_Passage_:
Projects, “43 9-36”

Work in progress

ENGLISH I FRANÇAIS

Connecting the dots, remembering we are human even in a virtual dimension.

Immersive virtual and social web experiences are broadly used as a ludic, entertaining, or business experience. Moving into the metaverse we are erasing entirely a deep and vital part of being human, which is the ability to think and reflect deeply on important and moving questions about humanity. Ability fully deployed until this moment of history, largely alive throughout literature, journalism, nineteen-century media.

The metaverse path seems doomed to repeat the early social media error, the illusion of a happy community where erasing deep and uneasy talks we will somehow blend the complexity of our reality into a promised land. The tool will become again a distraction and marketing instrument on the surface, unleashing any kind of uncontrolled low instinct to proliferate in a far unexpected and pervasive way we still haven’t seen yet. Bringing philosophy, literature, and art’s deep talk inside the newborn metaverse is important more than ever. Even if any effort is a small drop in the “metaocean”.

Subject

The subject of “43. 9-36” is an emotional dive into an open question about the loss of humanity narrated through the mediation of simple shapes and digital media. Recognizable forms, toys, are used here as a narrative tool reporting a piece of news that is ordinary in mankind’s history as well as the query of truth that it generates.

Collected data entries

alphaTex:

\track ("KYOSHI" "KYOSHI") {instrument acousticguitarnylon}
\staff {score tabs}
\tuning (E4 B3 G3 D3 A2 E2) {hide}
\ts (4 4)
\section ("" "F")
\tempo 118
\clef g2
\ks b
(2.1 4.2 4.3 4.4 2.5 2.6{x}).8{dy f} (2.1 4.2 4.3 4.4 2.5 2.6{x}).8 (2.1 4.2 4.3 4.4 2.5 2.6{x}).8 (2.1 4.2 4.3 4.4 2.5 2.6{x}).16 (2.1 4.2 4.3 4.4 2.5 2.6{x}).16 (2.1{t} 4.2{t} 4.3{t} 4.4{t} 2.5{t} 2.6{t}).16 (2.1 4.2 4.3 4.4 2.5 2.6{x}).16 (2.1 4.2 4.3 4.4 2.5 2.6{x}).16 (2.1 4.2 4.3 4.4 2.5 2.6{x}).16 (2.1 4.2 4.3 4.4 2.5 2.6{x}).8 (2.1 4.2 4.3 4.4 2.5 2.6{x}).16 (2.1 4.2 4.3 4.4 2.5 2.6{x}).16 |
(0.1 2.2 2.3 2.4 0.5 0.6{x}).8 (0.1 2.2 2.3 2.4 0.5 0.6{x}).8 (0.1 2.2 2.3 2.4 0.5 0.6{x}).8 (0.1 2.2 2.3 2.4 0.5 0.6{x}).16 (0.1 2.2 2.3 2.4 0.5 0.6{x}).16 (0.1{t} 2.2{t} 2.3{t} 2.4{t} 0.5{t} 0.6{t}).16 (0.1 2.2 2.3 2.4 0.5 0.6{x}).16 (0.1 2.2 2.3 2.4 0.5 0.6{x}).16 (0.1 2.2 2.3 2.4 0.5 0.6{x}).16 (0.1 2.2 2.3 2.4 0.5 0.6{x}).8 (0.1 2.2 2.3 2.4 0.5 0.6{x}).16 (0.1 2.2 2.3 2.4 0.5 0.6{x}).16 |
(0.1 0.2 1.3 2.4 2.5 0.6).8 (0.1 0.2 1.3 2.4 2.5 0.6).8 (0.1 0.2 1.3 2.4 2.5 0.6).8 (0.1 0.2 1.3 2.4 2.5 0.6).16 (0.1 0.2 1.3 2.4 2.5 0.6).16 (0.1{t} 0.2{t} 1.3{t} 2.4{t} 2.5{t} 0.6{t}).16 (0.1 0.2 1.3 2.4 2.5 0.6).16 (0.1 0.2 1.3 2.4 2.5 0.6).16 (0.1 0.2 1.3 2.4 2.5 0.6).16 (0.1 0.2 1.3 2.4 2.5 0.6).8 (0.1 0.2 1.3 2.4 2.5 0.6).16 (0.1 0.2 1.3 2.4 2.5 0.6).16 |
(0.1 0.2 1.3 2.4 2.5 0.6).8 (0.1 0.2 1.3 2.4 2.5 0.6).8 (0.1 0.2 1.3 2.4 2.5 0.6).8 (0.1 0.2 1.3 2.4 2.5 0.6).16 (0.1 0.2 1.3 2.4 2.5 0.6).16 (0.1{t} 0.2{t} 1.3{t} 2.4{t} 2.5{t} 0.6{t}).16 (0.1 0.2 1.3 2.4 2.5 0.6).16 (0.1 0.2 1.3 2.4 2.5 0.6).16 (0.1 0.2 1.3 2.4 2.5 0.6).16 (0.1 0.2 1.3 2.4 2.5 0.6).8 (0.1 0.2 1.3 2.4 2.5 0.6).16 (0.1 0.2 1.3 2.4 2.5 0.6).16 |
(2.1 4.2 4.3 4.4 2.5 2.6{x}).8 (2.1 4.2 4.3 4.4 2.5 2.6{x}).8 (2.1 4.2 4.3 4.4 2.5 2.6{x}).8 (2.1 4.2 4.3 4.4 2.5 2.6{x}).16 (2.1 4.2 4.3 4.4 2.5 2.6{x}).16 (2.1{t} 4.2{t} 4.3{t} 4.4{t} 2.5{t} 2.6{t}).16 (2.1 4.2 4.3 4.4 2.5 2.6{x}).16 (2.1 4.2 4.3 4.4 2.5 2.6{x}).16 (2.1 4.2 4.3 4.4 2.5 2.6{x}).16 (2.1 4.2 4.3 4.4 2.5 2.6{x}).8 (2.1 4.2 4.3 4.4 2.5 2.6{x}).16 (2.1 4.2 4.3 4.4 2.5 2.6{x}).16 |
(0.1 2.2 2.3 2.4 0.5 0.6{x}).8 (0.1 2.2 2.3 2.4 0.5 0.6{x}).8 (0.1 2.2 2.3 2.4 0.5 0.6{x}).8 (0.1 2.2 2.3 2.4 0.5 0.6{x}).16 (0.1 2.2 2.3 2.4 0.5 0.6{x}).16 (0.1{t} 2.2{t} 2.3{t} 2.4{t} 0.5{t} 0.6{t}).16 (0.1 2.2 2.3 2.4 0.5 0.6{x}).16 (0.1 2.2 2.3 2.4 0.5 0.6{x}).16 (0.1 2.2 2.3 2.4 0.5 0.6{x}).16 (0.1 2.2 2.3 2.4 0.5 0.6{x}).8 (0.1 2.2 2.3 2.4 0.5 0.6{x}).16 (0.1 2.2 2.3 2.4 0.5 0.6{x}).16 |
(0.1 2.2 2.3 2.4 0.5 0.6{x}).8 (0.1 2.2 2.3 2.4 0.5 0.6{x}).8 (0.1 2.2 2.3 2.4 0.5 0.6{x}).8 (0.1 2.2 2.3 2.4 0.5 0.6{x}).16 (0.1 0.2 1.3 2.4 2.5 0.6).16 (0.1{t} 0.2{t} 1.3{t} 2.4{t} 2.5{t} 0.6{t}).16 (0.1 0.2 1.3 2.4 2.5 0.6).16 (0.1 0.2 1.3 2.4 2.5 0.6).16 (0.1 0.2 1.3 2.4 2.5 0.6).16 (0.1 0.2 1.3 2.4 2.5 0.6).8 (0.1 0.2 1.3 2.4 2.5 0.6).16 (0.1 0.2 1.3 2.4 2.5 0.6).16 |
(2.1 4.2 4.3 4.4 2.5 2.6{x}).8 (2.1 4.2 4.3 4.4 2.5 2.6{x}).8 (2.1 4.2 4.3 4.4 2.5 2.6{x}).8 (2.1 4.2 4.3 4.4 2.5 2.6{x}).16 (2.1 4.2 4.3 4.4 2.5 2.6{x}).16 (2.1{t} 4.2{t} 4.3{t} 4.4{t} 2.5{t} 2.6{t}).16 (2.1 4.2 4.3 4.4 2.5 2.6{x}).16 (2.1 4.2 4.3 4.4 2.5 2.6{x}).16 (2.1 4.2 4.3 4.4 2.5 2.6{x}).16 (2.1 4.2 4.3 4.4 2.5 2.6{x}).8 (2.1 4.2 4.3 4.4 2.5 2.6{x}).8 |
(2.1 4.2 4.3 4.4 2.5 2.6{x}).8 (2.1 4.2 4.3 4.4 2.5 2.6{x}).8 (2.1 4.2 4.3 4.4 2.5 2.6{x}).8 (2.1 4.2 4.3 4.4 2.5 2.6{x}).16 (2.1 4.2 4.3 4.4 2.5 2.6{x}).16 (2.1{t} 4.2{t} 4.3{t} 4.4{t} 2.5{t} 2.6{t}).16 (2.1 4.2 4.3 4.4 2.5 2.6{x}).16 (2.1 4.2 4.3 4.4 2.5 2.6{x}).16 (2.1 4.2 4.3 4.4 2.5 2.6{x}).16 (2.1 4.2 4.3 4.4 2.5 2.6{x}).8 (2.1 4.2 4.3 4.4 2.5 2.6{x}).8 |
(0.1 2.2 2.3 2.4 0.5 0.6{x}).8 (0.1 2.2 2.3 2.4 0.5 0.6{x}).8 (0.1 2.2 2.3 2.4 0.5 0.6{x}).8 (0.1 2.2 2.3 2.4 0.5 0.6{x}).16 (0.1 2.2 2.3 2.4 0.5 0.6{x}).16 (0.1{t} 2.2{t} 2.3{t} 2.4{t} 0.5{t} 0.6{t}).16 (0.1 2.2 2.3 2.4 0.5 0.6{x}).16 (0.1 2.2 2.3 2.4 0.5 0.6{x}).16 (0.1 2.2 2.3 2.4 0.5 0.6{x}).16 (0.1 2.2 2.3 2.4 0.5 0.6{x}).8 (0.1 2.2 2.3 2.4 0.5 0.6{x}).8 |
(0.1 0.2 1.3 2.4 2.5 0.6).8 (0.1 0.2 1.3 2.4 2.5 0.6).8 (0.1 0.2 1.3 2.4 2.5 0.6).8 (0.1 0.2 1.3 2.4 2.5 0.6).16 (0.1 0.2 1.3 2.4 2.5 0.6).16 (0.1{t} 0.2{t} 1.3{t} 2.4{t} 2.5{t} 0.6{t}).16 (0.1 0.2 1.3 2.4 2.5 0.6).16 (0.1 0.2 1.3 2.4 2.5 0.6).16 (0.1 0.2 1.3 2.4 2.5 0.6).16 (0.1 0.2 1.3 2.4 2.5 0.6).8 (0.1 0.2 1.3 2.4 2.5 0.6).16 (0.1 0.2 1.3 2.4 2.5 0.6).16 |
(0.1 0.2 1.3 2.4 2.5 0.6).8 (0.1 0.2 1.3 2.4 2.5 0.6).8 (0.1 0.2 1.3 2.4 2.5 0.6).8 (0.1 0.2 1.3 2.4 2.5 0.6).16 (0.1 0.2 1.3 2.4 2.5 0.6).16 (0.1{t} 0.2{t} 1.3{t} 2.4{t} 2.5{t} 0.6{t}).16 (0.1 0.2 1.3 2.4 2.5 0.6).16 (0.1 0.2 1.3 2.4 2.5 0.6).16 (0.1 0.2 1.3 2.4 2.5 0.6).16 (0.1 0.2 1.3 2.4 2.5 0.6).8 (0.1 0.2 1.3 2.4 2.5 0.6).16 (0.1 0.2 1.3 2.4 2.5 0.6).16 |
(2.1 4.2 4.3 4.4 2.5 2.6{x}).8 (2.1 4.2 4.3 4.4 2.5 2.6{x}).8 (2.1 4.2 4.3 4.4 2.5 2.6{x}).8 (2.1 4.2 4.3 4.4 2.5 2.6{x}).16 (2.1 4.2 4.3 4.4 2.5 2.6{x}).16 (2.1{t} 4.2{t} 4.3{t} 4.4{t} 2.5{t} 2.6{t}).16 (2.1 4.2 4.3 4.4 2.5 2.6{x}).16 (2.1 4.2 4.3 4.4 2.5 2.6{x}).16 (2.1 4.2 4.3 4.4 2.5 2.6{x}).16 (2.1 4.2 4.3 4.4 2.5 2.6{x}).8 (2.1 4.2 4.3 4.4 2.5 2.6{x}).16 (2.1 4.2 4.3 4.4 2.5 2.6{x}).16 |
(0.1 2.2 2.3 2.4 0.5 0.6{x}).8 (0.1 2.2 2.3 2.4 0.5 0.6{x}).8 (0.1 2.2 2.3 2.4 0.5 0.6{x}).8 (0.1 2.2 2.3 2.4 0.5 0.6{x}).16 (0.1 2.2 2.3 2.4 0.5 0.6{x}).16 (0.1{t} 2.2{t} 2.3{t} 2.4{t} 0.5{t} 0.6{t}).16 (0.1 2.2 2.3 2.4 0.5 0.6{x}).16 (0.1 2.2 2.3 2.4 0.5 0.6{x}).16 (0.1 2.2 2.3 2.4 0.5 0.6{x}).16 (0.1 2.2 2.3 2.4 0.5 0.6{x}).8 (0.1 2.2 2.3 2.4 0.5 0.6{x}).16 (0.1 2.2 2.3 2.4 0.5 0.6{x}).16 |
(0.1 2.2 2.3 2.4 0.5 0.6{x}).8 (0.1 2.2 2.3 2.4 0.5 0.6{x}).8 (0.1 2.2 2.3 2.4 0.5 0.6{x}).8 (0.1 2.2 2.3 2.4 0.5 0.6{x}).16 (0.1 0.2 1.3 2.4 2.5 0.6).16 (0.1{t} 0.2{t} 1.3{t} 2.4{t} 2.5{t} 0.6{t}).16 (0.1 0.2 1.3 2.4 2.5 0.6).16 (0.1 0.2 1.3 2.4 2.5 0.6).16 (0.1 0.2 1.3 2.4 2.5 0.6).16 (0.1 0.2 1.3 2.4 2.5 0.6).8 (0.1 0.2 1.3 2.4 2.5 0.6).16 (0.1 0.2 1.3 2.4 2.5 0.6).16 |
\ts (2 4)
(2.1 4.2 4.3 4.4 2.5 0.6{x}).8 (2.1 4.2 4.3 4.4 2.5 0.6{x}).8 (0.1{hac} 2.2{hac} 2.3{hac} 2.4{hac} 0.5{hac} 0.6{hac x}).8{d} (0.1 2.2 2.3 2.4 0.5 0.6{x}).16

_Exercise set_:
[A] Reproduce the metaverse text starting with "Immersive virtual and" and going on through "journalism, nineteen-century media.", swapping "metaverse" for "virtual world".
[B] Please pull out every line of the records that contains the string "instrument".
The metaverse text and the records are unrelated to each other.

_List of solutions_:
[A]
Immersive virtual and social web experiences are broadly used as a ludic, entertaining, or business experience. Moving into the virtual world we are erasing entirely a deep and vital part of being human, which is the ability to think and reflect deeply on important and moving questions about humanity. Ability fully deployed until this moment of history, largely alive throughout literature, journalism, nineteen-century media.

[B]
\track ("KYOSHI" "KYOSHI") {instrument acousticguitarnylon}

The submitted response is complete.